# Pulse Software Tutorial



## BlueBelle (Jul 21, 2014)

Looking for some help I'm new to embroidery, I have a Sublimation Business and decided to get into Embroidery,

I bought a second hand machine and got Pulse Signature 2000 with the Machine unfortunately the gentleman couldn't show me how to work the Software as he used Wilcom.

Iv tried and tried but can't seem to work it out any assistance pointers videos tutorials teachers anything to help would be much appreciated


----------



## AlisonB (Sep 26, 2010)

When you open your software there is usually a "Help" icon on the top bar. In my software (not Pulse) the user manual is found there. Have a look and see if you have one as well.

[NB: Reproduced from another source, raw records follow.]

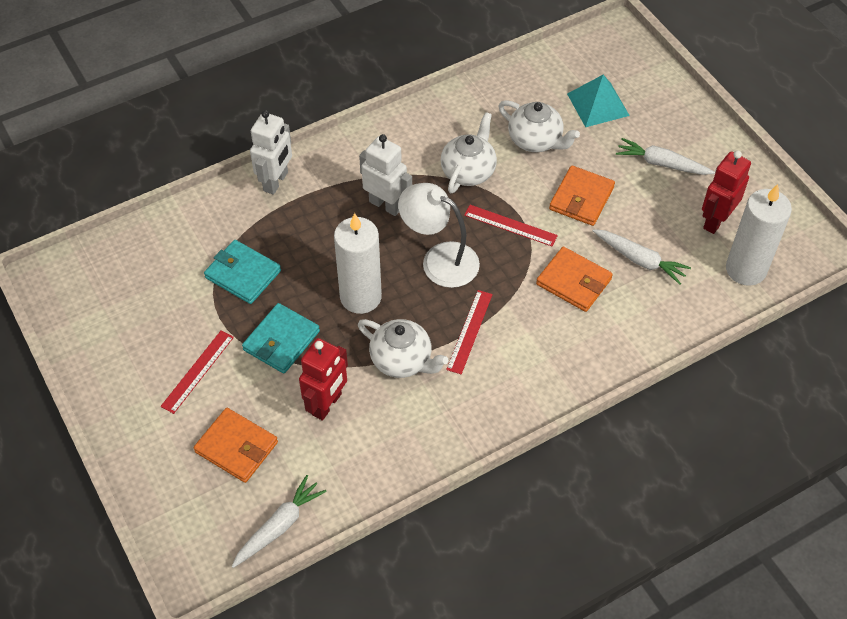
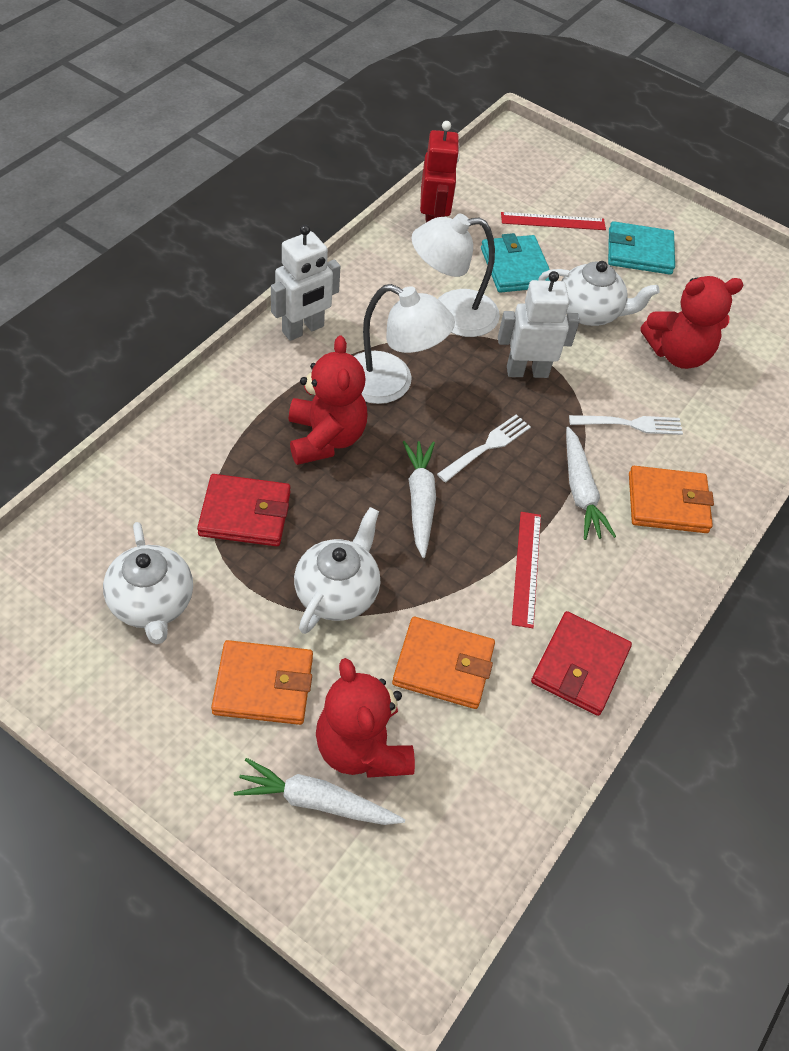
red robot: 2 -> 1
red ruler: 3 -> 2
red teddy bear: 0 -> 3
red wallet: 0 -> 2
turquoise pyramid: 1 -> 0
white candle: 2 -> 0
white fork: 0 -> 2
white lamp: 1 -> 2

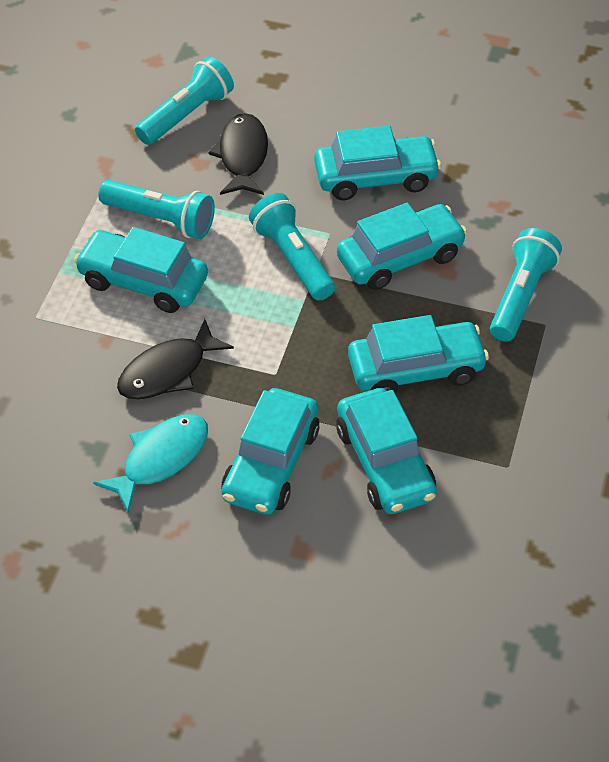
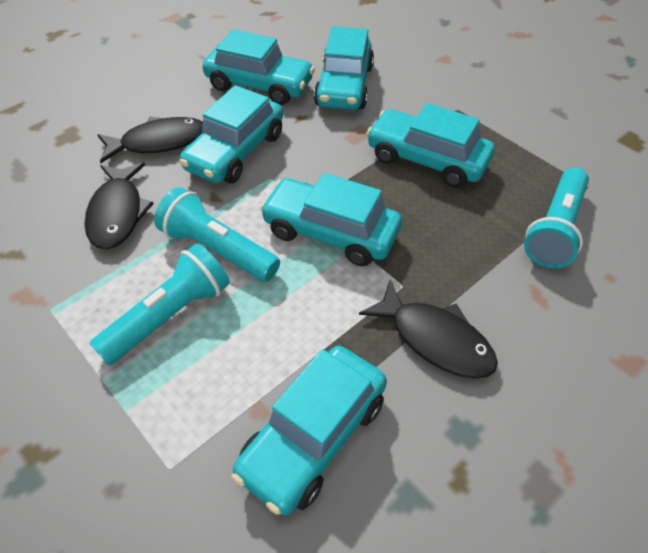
black fish: 2 -> 3
turquoise fish: 1 -> 0
turquoise flashlight: 4 -> 3

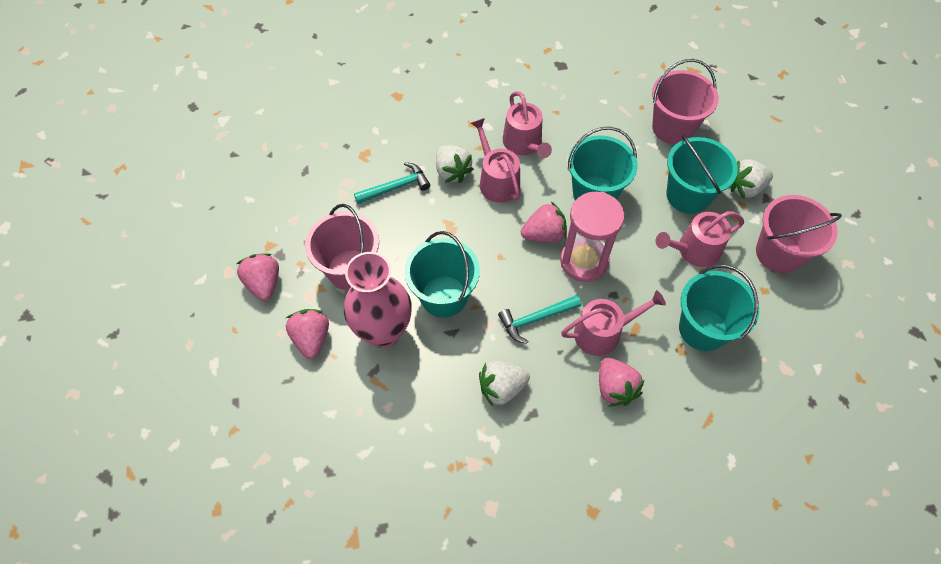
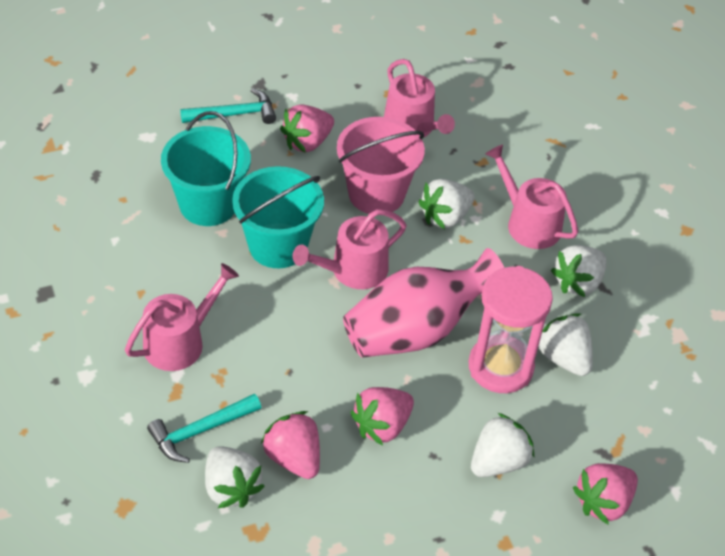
pink bucket: 3 -> 1
turquoise bucket: 4 -> 2
white strawberry: 3 -> 5

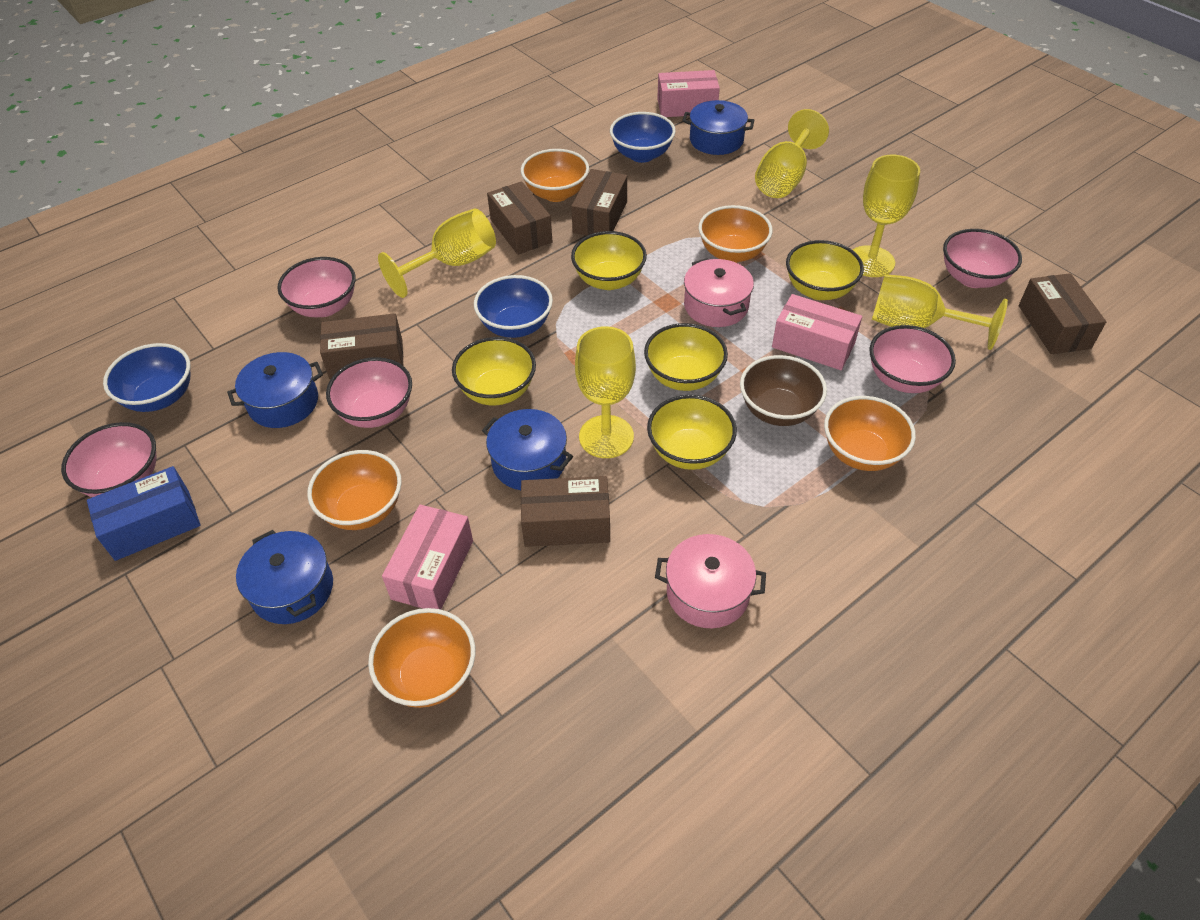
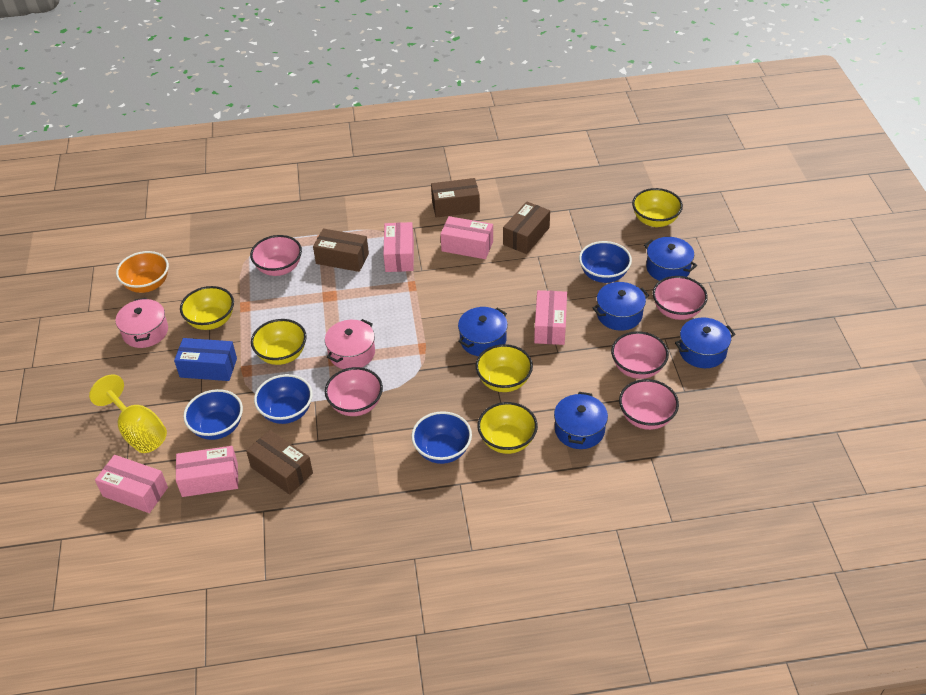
blue bowl: 3 -> 4
blue pot: 4 -> 5
brown bowl: 1 -> 0
brown box: 5 -> 4
orange bowl: 5 -> 1
pink box: 3 -> 5
yellow goblet: 5 -> 1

Otherwise go to You-Tube and search for 'Pulse embroidery software'. There seem to be quite a few tutorials available.


----------



## BlueBelle (Jul 21, 2014)

Much appreciated thank you a combination of words I didn't use :-( thanks once again


----------



## SunEmbroidery (Oct 18, 2007)

I would checkout pulselist:

Pulselist - Pulse Microsystems Community


Pulselist is the primary online help group for Pulse. I haven't been a member for about ten years but it was very helpful when I first started. There are also Tajima machine groups. While those groups aren't dedicated to software issues many of the members use Pulse and probably wouldn't mind answering an occasional question. You could also try asking here although its hard with different software versions and levels.


----------



## cynthia24 (Sep 27, 2014)

Hi, 
I also bought a used Toyota AD 820a with Pulse Signature Software. When the seller showed me, it was working well and I was able to draw and design my own designs. After I fixed the machine at my place (the machine came with the laptop with the software), I cant see any drawing modes other than Fonts and top tools. I couldnt figure out what I did. I have the software CD but I couldnt do anything with that... am so hopelessly wondering how I can reterive them. I thought of becoming a member in the Pulse micro community... but in the registration I got stuck with the "Add your Device number" which is supposed to be 7 characters... I dont know what is that... Can anyone help me so that I can fix the software and start my small business.
Thank you
Cynthia


----------



## SunEmbroidery (Oct 18, 2007)

The device number is referring to the number on the Pulse dongle device. The Pulse Community wants to make sure you are using registered software. I've forgotton what the registration rules are but I would guess that ownership should be officially transferred to you.


----------



## cynthia24 (Sep 27, 2014)

Thank you so much for your timely help, Jennifer. I was able to get to register in Pulse Micro.


----------